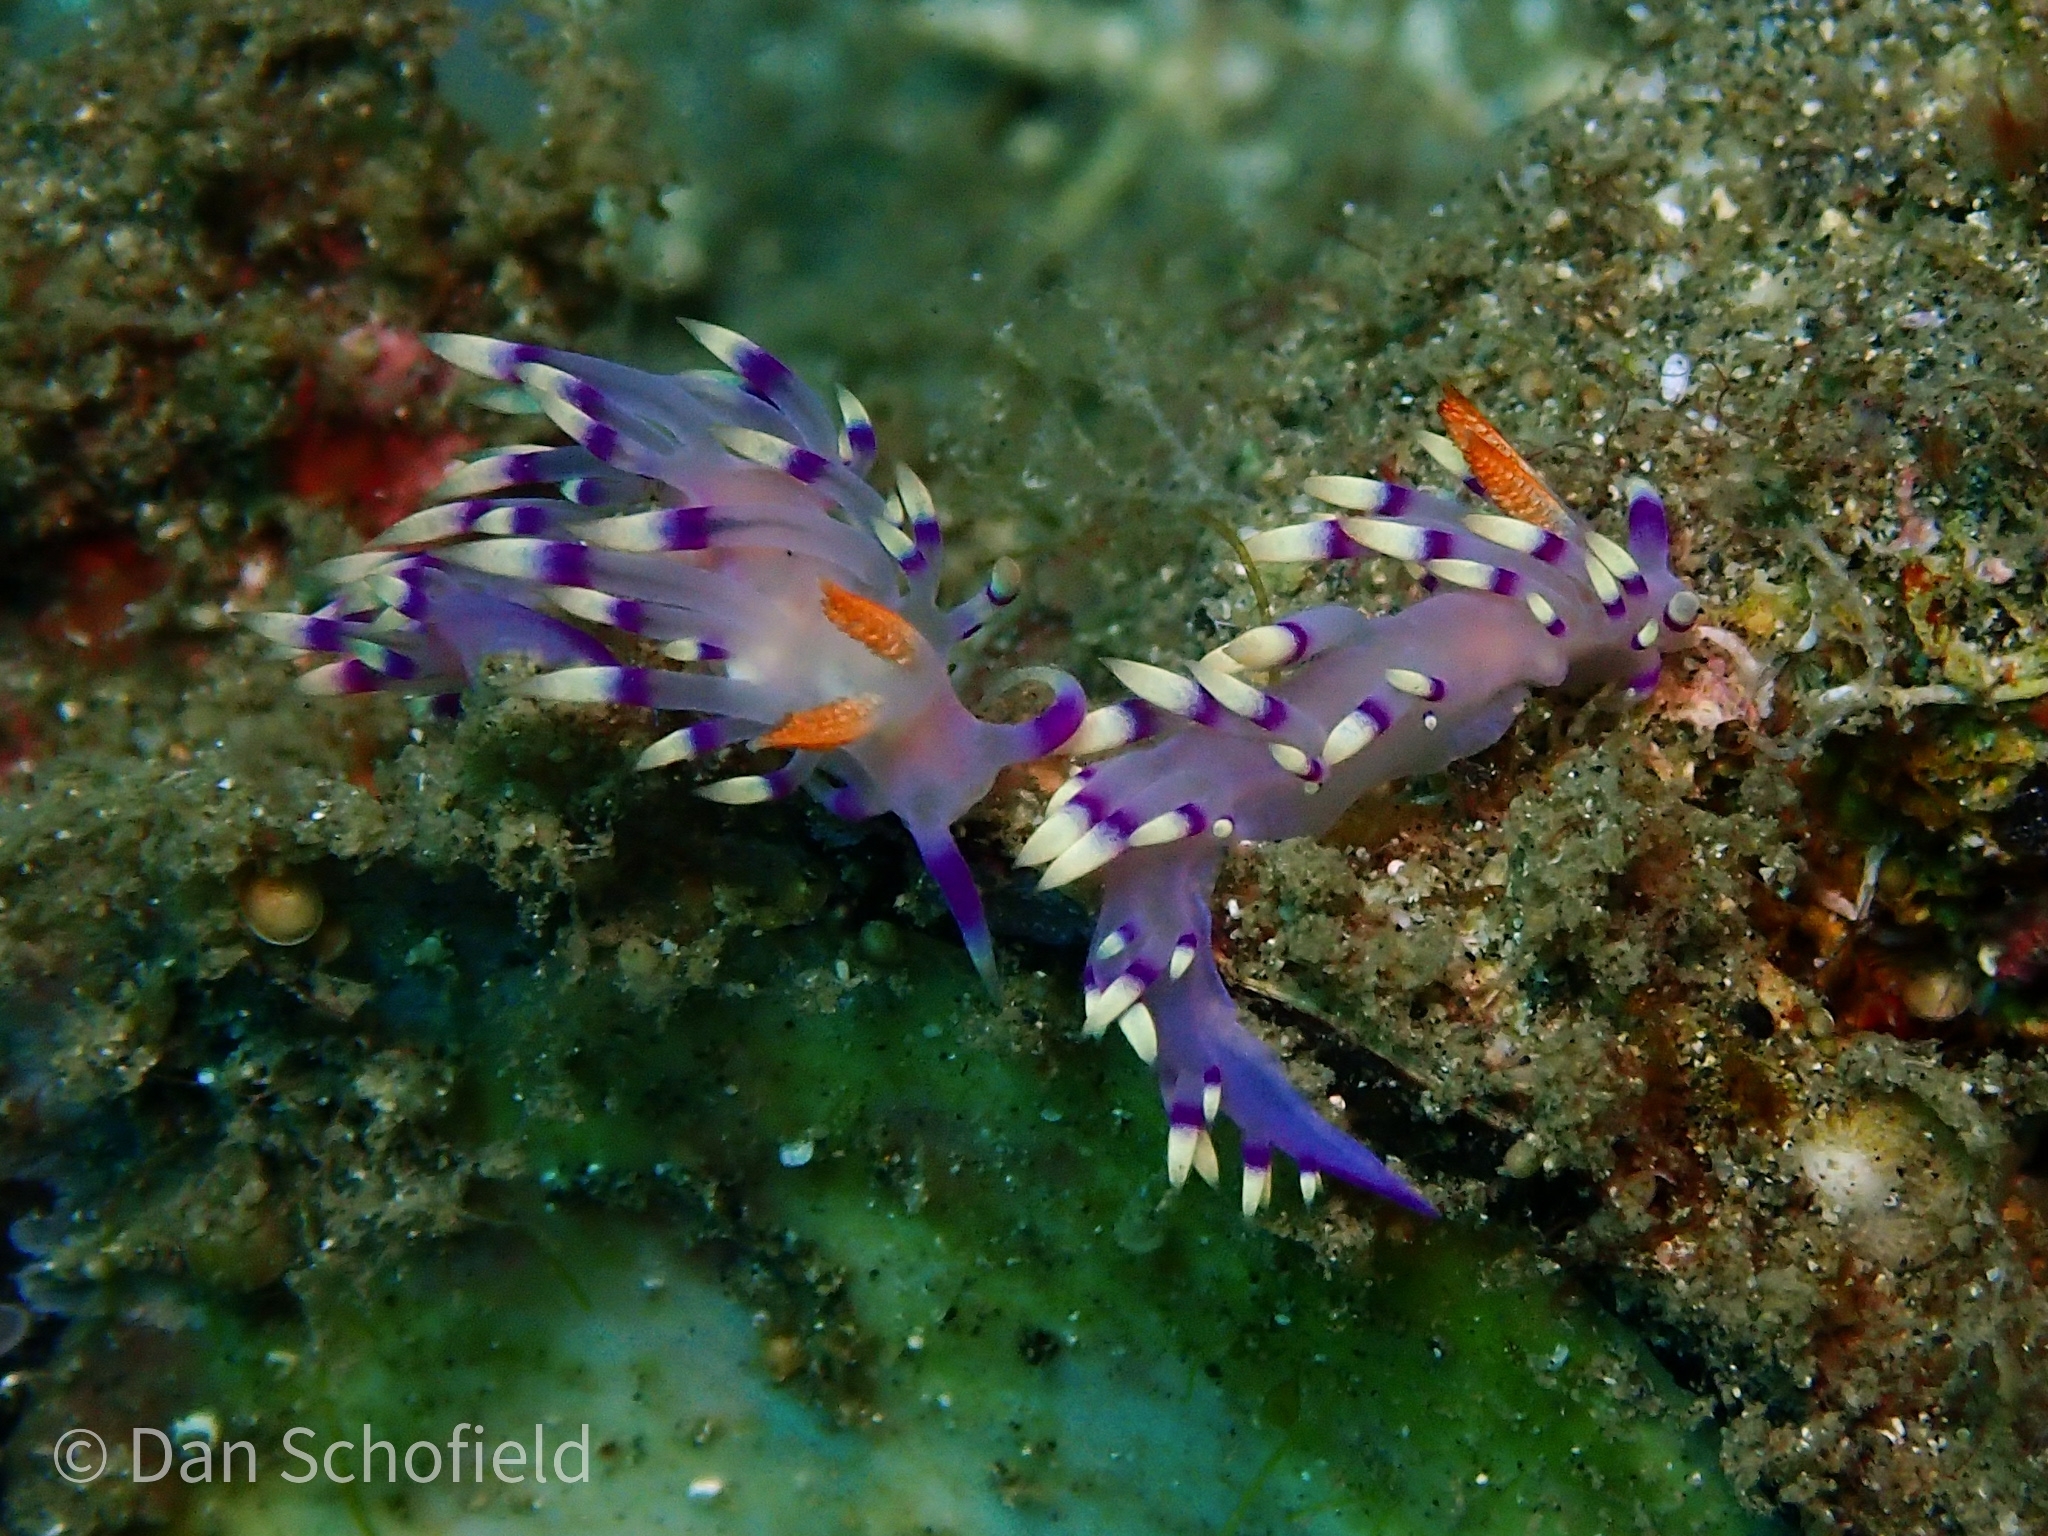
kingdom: Animalia
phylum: Mollusca
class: Gastropoda
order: Nudibranchia
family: Flabellinidae
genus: Coryphellina
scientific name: Coryphellina exoptata
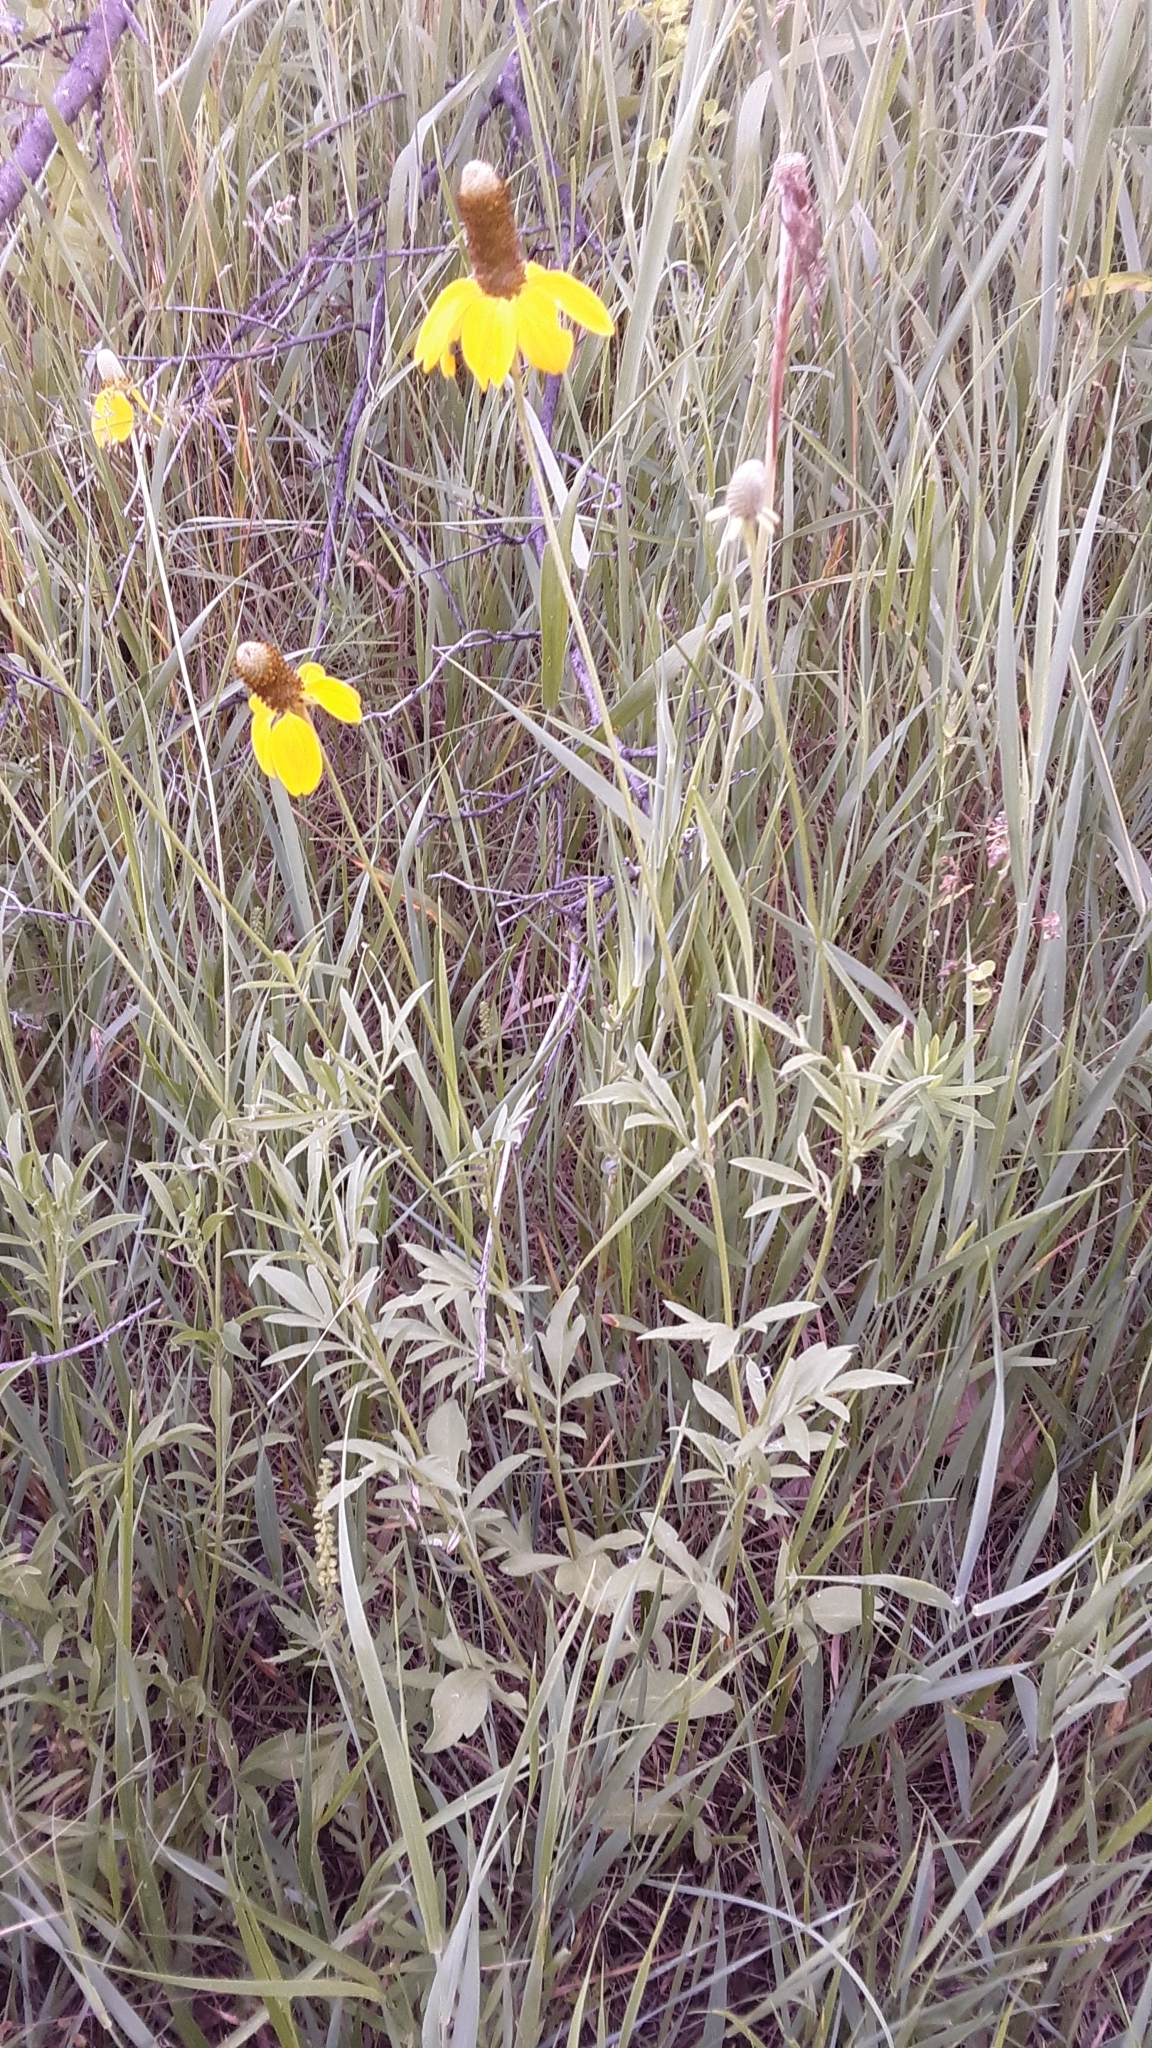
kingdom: Plantae
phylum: Tracheophyta
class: Magnoliopsida
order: Asterales
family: Asteraceae
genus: Ratibida
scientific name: Ratibida columnifera
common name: Prairie coneflower
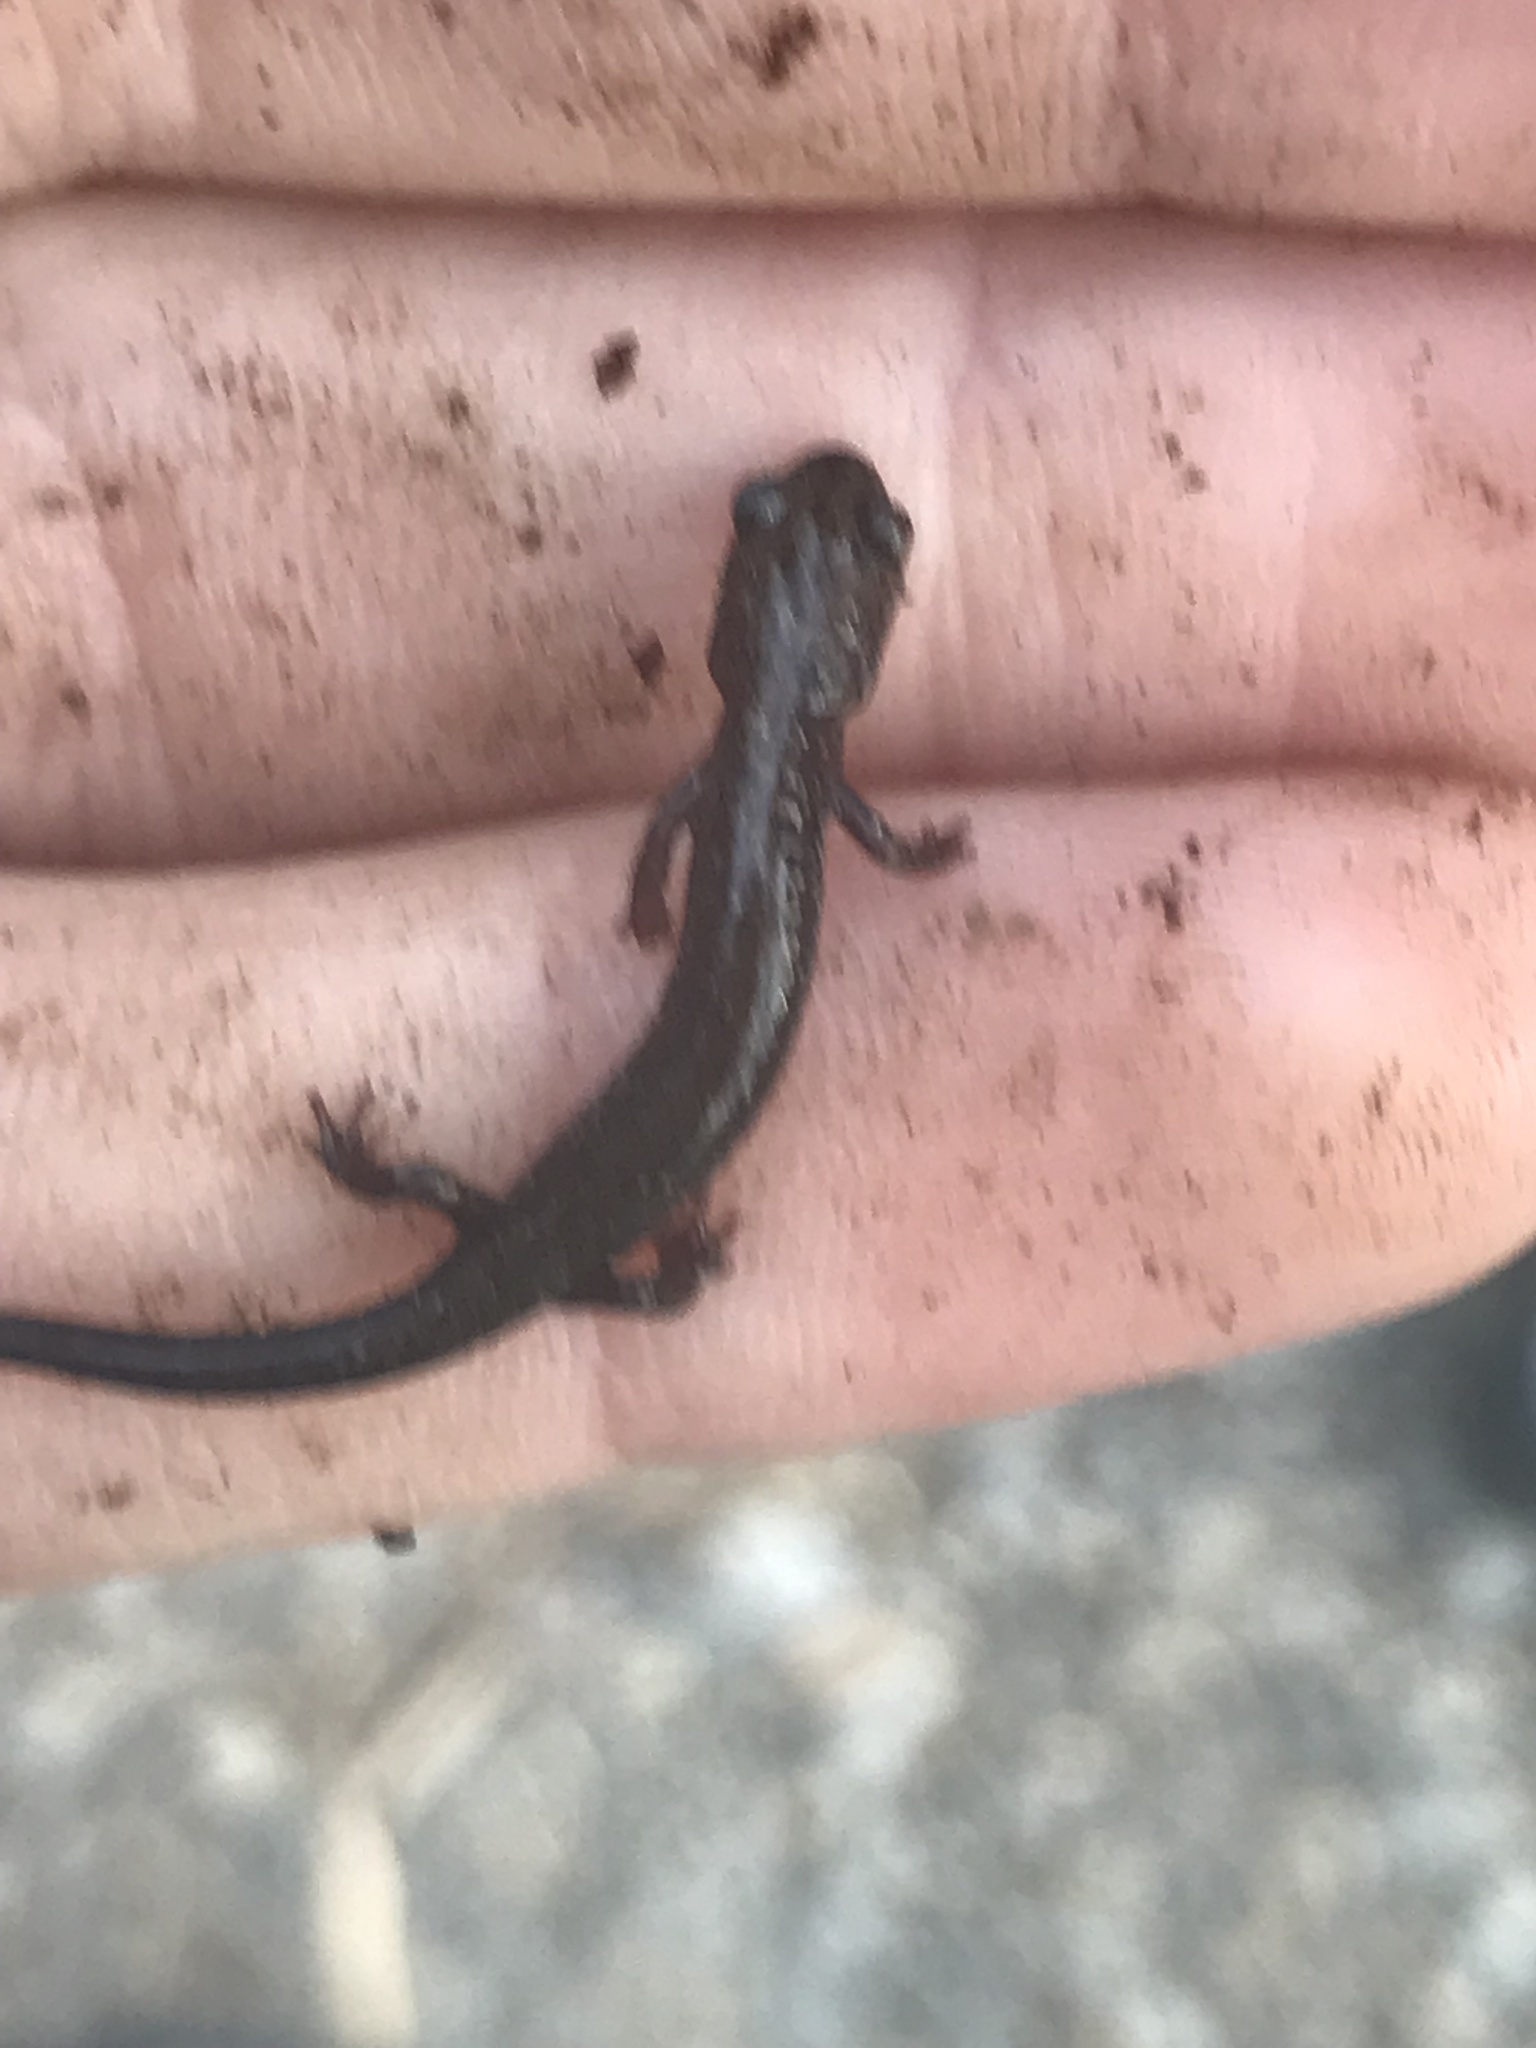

WORK REQUIRED.
Give the lines of all the records again, swapping "phylum" for "division" everywhere it appears and leaving all else unchanged. Leave out the pictures.

EXERCISE RESPONSE.
kingdom: Animalia
division: Mollusca
class: Gastropoda
order: Nudibranchia
family: Flabellinidae
genus: Coryphellina
scientific name: Coryphellina exoptata
kingdom: Plantae
division: Tracheophyta
class: Magnoliopsida
order: Asterales
family: Asteraceae
genus: Ratibida
scientific name: Ratibida columnifera
common name: Prairie coneflower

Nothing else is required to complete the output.